The rise is real and the causal claim is genuinely disputed among researchers who have looked at the same data. Correlational studies find associations that are consistently small. The timing argument, that the increase in adolescent distress tracks smartphone adoption, is suggestive but shared by several other changes over the same period. Odgers and Jensen reviewed this literature and concluded the evidence did not support the strength of the public claims, while noting that specific harms to specific groups can be real even where the average effect is tiny. Both halves of that are worth holding.

Does screen time before bed actually matter?

This is the part of the field with the least controversy. Screen use around bedtime is associated with later sleep onset and shorter sleep, through a combination of the content keeping you engaged, the device being in reach, and light exposure. Sleep loss in adolescence is independently associated with low mood, irritability and poorer concentration, so this is a mechanism with an actual pathway rather than a bare correlation. If a family is going to enforce one rule about devices, the evidence points at the bedroom overnight rather than at a daily total.

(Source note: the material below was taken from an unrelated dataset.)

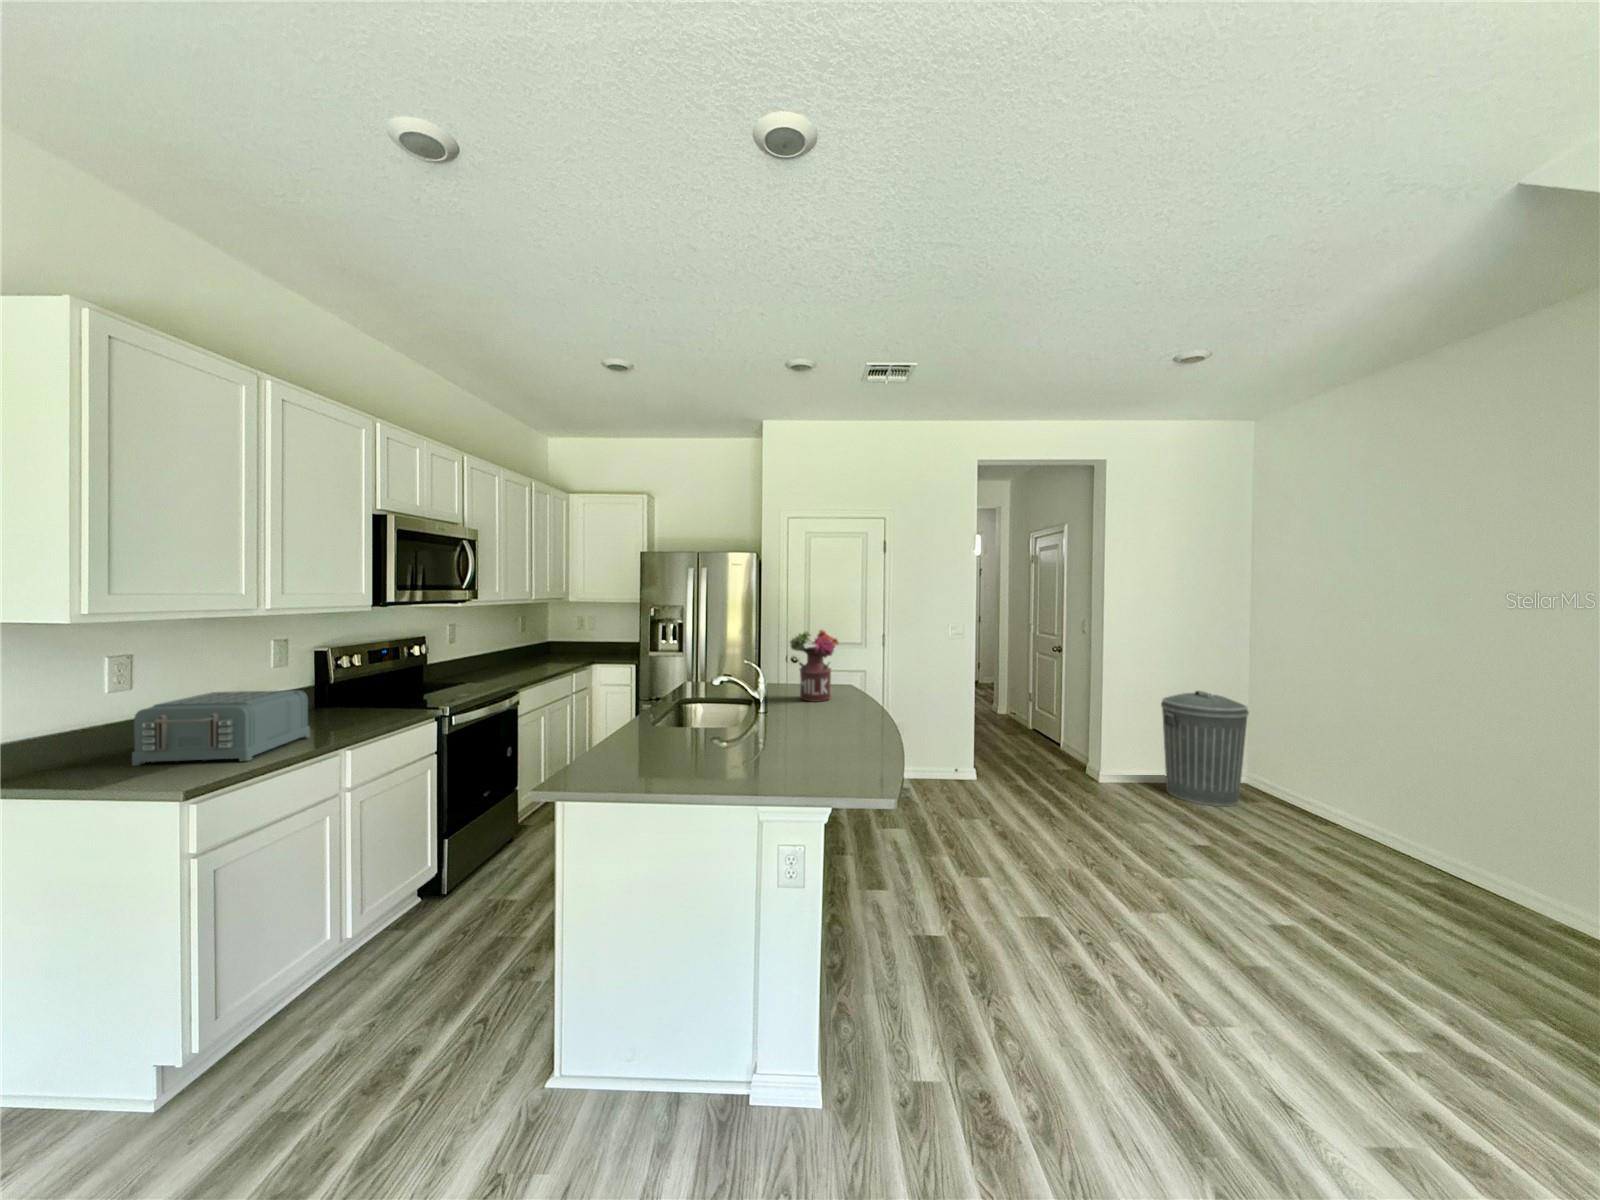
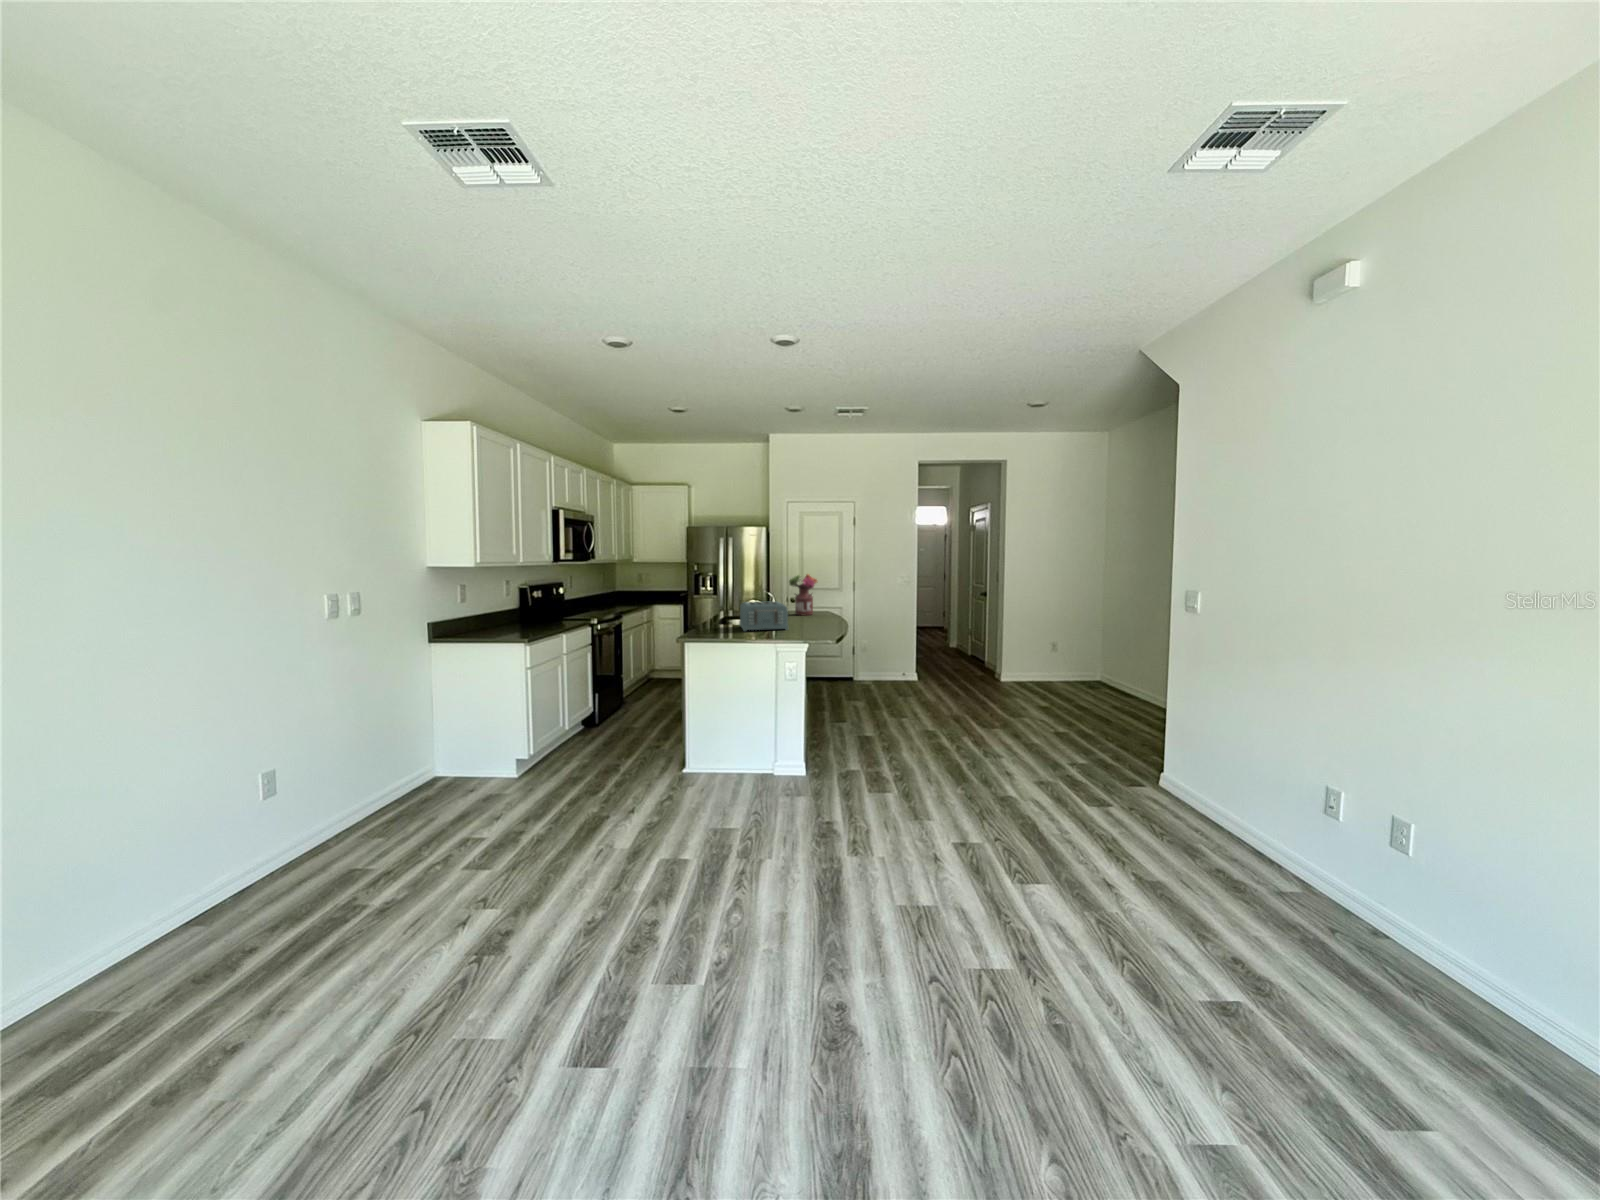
toaster: present [132,690,310,766] -> present [739,601,788,631]
trash can: present [1161,691,1249,806] -> none [1042,617,1095,691]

Is it different for younger children?

The concerns differ rather than being larger or smaller. For younger children the issue is mostly what the time replaces, since early childhood development depends heavily on responsive interaction with adults and on play, and a screen displaces both. Content and co-viewing matter: an adult watching alongside and talking about what is happening produces something quite different from the same programme alone. For adolescents the concerns shift toward sleep, social comparison and contact from strangers, which are problems of a different kind.

What should I actually do about my own phone use?

Judge it by what it costs rather than by hours. The useful questions are whether it is taking sleep, whether you reach for it to avoid a feeling, and whether it has replaced something you used to do and miss. Those three identify a problem more reliably than a screen time report does, because they measure the effect rather than the exposure. Changing the friction usually beats relying on intention: charging the phone in another room does more than a resolution to use it less.

References

  1. 1.Orben A, Przybylski AK ( 2019). The association between adolescent well-being and digital technology use. Nature Human Behaviour.
  2. 2.Przybylski AK, Weinstein N ( 2017). A large-scale test of the Goldilocks hypothesis: quantifying the relations between digital-screen use and the mental well-being of adolescents. Psychological Science.
  3. 3.Odgers CL, Jensen MR ( 2020). Annual research review: adolescent mental health in the digital age, facts, fears, and future directions. Journal of Child Psychology and Psychiatry.
  4. 4.Twenge JM, Campbell WK ( 2018). Associations between screen time and lower psychological well-being among children and adolescents. Preventive Medicine Reports.